Collyer responded that he would not support any plan that removed parking spaces that are already too few in number and in high demand.
Hering said that the committee wanted inclusion to future meetings regarding the project including with VHB. She also believes it is important to continue engaging the public.
Town Administrator Mike Lorenco said that presently the 25-percent design for the project was being reviewed by MassDOT, and VHB needs to respond to MassDOT’s comments. He said that next steps would be a utility layout and possibly receiving the 75-percent design from VHB in five months. Lorenco further stated that before any roadwork could begin, gas mains would be replaced as well as water and sewer lines. He said current estimates for the project rest around $10,000,000 and that the project has been placed on the TIP grant for 2026.
The Select Board also heard from Jane Finnerty, a supervisor responsible for the management of safety staff for the town’s beaches, part of the Recreation Department. Finnerty was moved to meet with the board after the publication of a Letter to the Editor questioning why the raft had not been returned to the town beach on Water Street.
Finnerty passionately urged the board to never again deploy such a raft. She quoted shocking statistics that spinal injuries due to shallow-water diving constituted 10 percent of all such injuries, especially for young males. She said that the harbormaster had taken a sounding where the raft was historically placed and recorded water as shallow as 4 feet.
“It’s a lure for children,” said Finnerty, who warned that children can get trapped when trying to swim underneath the raft, that it is an insurance risk for the town, and given the town’s lack of enough qualified lifeguards, the raft is simply dangerous.

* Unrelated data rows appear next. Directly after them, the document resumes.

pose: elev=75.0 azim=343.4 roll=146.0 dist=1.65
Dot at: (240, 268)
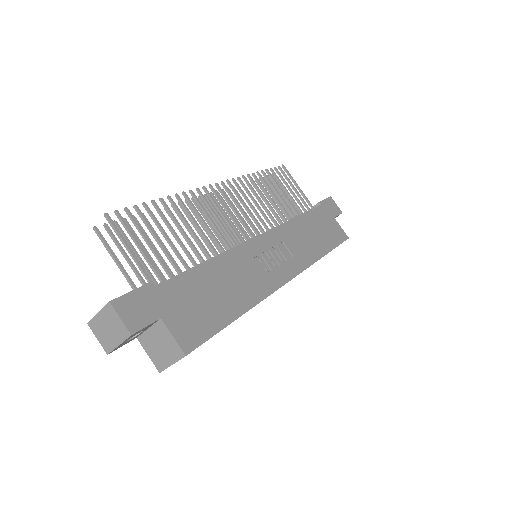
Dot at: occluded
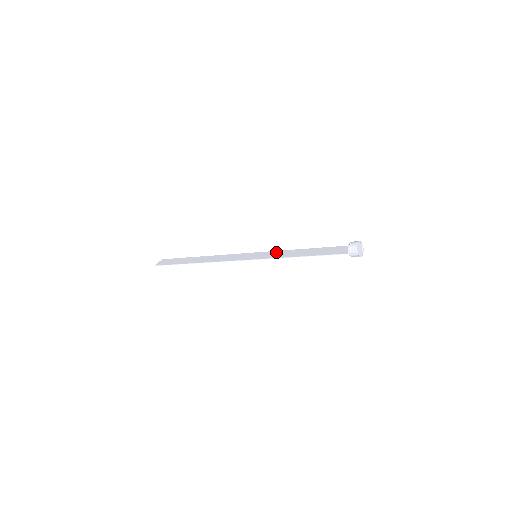
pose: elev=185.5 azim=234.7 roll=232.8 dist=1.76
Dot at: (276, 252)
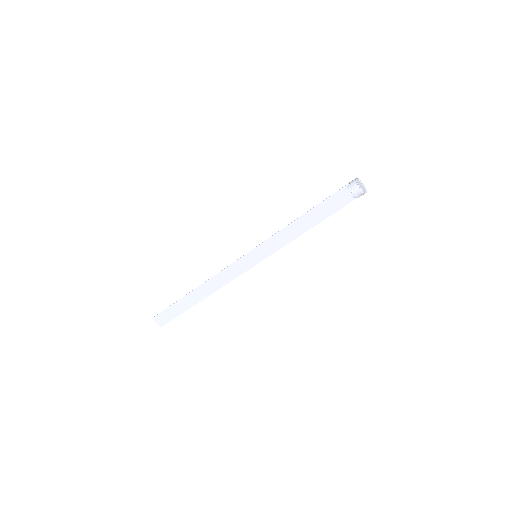
Dot at: (278, 246)
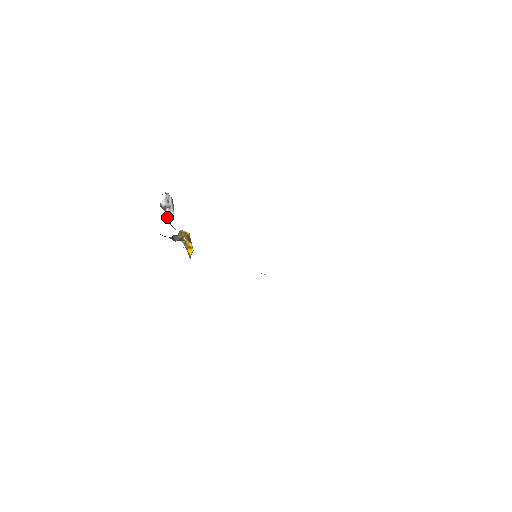
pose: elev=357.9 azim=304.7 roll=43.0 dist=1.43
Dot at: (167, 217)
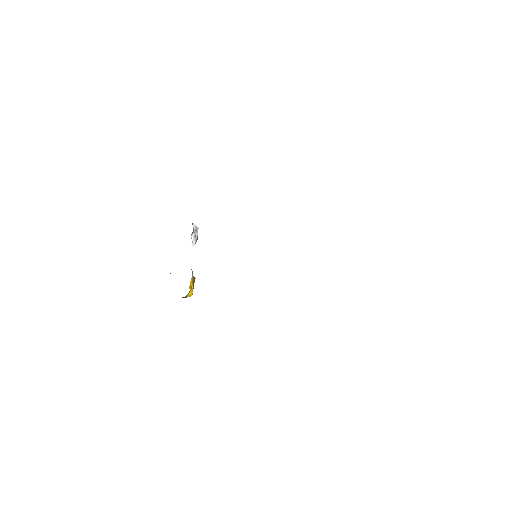
Dot at: (191, 238)
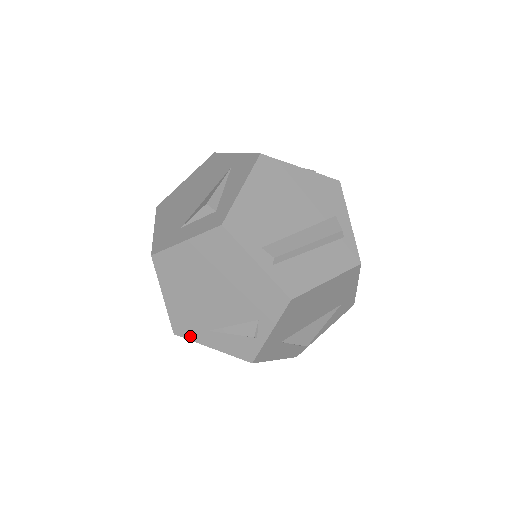
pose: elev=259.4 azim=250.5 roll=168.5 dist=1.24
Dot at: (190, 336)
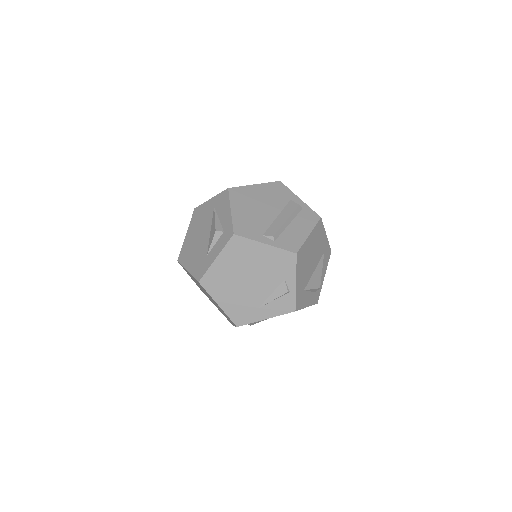
Dot at: (248, 321)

“Our camps are full,” said Finnerty, referring to camps that require at least two lifeguards in attendance, leaving fewer to monitor the beach. Finnerty said that the beach usage is not the same as in bygone years. Collyer agreed, saying, “It’s probably not in the best interest of the town.” Finnerty was asked to let inquiring people know the raft will not return in 2022.
The board also discussed the opening of Phase 1b of the Mattapoisett Bike Path with Select Board Chairman Tyler Macallister asking the cycling public to, “please stop before crossing Mattapoisett Neck and Brandt Island Roads.” He said there is no parking along Mattapoisett Neck Road, that parking is available at the landing and several spaces at the entrance to the path at Brandt Island Road.
It was also noted that there isn’t any parking at the Reservation Beach at the end of Reservation Road. Lorenco said, “It has always been private.”
Collyer volunteered to be the board’s representative working with the town’s Bike Path Committee and the Friends of the Mattapoisett Bike Path.
The board met with William Morgan, who requested a permit for the use of a mobile trailer at 23 Cove Street. Citing medical issues, Morgan asked for use of the trailer for an indefinite period of time. The board referred to the bylaw governing such permits and found two weeks to be the standard unless there are “emergency or calamitous” issues. Morgan was granted the two weeks and asked to provide a follow-up request for an extension.
Hunter Major was appointed to the Agriculture Commission, and Virginia Nelson was conditionally appointed pending a vacancy. Thomas Gomez was appointed as an Animal Control Officer.
More events are planned for Shipyard Park with the approval of Sunday Band Concerts to be presented by Robert Williamson in August, and Line Dancing are being offered by the Friends of the Mattapoisett Council on Aging on Thursdays. Dates and times for the dancing to be announced.
Also to be announced, the next meeting of the Mattapoisett Board of Selectmen.